—Fue un cúmulo de circunstancias, pero al fin todo se redujo a… Emma —explicó Regina.
Nuestra familia y los dos invitados restantes permanecían sentados en el gran salón de los Mills mientras, más allá de las ventanas, oscurecía el bosque.
Vladimir y Stefan habían desaparecido antes de que hubiéramos dejado de celebrarlo. Ambos estaban de lo más decepcionados con el giro final de los acontecimientos, aunque Regina aseguraba que habían disfrutado de la cobardía de los Vulturis lo bastante como para endulzarles la frustración.
Benjamin y Tia enseguida se pusieron a seguir el rastro de Amun y Kebi, ansiosos por hacerles saber el feliz desenlace del conflicto. Estaba segura de volver a verlos, al menos a Benjamin y a Tia… Ninguno de los nómadas se demoró demasiado. Peter y Charlotte mantuvieron una breve conversación con Jefferson antes de marcharse también.
Las reencontradas amazonas también se habían mostrado impacientes por regresar a su entorno lleno de vegetación, pues se les hacía muy difícil vivir lejos de sus amadas selvas, aunque fueran más reacias a marcharse que el resto de los huéspedes.
—Debes traer a los niña de visita —había insistido Zafrina—. Prométemelo, jovencita.
Mis hijos habían presionado sus manos, apoyadas en mi nuca, incorporándose a la súplica.
—Por supuesto, Zafrina —convine.
—Seremos grandes amigos, niños—aseguró la indómita mujer antes de partir en compañía de sus hermanas.
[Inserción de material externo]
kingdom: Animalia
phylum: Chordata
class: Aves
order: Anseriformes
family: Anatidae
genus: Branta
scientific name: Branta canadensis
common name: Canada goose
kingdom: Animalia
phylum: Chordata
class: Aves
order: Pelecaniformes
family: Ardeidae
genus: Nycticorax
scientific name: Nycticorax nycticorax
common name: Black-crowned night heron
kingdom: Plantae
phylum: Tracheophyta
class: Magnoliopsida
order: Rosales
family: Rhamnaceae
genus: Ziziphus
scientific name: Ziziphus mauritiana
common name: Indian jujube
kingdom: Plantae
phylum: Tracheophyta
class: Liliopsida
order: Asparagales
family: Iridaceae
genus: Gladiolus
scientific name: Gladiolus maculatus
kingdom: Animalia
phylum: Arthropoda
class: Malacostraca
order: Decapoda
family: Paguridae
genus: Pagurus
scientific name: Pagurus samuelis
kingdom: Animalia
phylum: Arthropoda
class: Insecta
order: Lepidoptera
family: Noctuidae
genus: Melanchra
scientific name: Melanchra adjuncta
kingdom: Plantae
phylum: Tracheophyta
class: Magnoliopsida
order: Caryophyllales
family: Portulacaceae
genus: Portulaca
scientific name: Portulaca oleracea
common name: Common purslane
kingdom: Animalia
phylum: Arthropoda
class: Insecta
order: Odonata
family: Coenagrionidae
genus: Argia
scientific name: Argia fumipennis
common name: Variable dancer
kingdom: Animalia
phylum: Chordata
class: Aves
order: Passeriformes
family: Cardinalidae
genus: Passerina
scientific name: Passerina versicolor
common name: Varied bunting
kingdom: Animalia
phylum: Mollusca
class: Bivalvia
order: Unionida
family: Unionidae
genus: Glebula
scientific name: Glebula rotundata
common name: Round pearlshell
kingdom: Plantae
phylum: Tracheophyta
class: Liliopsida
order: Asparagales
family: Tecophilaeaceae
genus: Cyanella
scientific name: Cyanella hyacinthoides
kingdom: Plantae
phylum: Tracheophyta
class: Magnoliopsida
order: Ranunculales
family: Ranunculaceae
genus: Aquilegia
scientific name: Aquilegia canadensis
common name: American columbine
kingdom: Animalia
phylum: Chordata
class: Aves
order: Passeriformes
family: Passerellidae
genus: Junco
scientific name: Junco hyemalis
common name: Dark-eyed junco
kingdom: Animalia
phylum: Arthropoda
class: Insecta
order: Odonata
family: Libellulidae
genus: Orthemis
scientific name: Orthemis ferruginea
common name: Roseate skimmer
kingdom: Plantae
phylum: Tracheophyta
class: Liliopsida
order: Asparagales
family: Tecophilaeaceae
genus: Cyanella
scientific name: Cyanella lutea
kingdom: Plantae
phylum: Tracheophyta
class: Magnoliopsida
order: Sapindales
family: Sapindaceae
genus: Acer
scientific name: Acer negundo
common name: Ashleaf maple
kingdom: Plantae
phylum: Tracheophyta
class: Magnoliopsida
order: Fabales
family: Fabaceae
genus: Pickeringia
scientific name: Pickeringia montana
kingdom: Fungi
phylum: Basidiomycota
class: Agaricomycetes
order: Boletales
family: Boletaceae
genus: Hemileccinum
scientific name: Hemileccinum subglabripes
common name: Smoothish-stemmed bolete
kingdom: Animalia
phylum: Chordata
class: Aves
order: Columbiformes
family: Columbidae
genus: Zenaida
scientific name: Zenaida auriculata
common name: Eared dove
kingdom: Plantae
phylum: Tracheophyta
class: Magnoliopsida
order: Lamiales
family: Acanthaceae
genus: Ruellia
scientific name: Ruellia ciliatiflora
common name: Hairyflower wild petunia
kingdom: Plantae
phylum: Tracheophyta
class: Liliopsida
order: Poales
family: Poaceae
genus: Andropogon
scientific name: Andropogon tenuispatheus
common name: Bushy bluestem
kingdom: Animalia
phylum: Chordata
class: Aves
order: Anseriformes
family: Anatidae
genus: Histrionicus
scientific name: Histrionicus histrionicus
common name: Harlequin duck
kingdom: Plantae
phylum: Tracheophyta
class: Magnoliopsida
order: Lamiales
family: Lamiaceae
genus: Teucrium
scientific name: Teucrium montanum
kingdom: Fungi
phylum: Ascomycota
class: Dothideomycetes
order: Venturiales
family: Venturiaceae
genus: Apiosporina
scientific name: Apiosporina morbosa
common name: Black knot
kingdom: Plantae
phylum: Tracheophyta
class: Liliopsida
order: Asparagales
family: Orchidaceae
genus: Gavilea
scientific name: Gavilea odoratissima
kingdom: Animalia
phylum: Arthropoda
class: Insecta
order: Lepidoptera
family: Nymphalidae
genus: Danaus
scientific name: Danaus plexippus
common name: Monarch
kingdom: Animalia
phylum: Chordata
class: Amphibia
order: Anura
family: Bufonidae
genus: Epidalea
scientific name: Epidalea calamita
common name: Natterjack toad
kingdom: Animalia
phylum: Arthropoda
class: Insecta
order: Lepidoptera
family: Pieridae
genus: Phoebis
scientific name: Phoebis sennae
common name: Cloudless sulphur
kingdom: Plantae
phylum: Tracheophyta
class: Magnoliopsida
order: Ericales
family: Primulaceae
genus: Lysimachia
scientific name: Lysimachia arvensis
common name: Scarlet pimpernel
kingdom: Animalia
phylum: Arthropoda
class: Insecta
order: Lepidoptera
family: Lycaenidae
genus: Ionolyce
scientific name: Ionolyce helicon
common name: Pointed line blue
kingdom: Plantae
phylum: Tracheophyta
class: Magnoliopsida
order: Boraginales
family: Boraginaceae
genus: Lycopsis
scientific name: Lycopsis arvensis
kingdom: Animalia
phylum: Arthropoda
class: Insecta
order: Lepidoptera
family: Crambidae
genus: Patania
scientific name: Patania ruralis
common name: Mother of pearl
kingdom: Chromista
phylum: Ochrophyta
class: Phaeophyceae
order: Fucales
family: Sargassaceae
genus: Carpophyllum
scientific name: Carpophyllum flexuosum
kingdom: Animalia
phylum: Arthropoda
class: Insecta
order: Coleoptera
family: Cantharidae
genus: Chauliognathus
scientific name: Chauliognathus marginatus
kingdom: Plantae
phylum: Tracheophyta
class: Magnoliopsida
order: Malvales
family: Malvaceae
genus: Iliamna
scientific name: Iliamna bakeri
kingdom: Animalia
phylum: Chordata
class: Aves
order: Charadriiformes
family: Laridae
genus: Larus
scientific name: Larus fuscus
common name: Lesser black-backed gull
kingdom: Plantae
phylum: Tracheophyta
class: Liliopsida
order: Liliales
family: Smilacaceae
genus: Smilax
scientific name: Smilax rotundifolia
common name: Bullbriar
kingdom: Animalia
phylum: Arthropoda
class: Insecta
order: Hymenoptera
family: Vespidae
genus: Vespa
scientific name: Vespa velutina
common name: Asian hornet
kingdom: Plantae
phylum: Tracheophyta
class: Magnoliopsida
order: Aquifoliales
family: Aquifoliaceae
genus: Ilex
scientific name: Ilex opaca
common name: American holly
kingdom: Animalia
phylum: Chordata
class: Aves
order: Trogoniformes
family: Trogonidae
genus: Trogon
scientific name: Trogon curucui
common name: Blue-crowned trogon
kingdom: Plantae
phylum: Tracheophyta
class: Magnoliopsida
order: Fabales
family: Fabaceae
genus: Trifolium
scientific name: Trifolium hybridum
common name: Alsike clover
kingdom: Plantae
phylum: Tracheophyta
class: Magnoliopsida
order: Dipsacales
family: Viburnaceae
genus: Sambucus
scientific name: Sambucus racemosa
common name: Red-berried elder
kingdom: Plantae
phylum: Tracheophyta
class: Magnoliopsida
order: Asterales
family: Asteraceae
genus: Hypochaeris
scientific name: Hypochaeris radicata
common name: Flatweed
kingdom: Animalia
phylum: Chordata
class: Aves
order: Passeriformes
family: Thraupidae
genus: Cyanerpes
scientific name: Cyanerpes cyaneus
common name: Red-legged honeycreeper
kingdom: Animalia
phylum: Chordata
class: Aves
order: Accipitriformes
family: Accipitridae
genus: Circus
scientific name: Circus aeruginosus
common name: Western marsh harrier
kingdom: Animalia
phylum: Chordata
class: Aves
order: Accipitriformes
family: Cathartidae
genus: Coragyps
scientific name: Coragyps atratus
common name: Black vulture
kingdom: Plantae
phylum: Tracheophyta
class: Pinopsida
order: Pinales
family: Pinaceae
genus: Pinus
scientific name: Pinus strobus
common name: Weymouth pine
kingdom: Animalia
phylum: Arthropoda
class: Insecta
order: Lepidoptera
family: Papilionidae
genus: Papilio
El éxodo continuó con el aquelarre irlandés.
—Bien hecho, Siobhan —la elogió Henry mientras se despedían.
—Ah, el poder de las ilusiones vanas… —respondió ella con sarcasmo mientras ponía los ojos en blanco—. Por supuesto, esto no ha terminado —añadió, esta vez hablando en serio—. Los Vulturis no van a perdonar lo ocurrido.
Regina era la única que podía responder a eso.
—Se han llevado un buen revolcón y su confianza se ha resquebrajado, pero sí, estoy segura de que algún día se recobrarán del varapalo y entonces imagino que intentarán darnos caza por separado… —concluyó con ojos entrecerrados.
—Ruby nos avisará cuando intenten asestar su golpe —repuso Siobhan con aplomo—, y volveremos a reunimos en tal caso. Tal vez haya llegado la hora y nuestro mundo esté preparado para liberarse de los Vulturis.
—Tal vez llegue ese momento —replicó Henry— y estaremos juntos de ser así.
—Sí, amigo mío, así será —convino Siobhan—. Aunque yo sola meta la pata, ¿cómo vamos a fallar todos juntos?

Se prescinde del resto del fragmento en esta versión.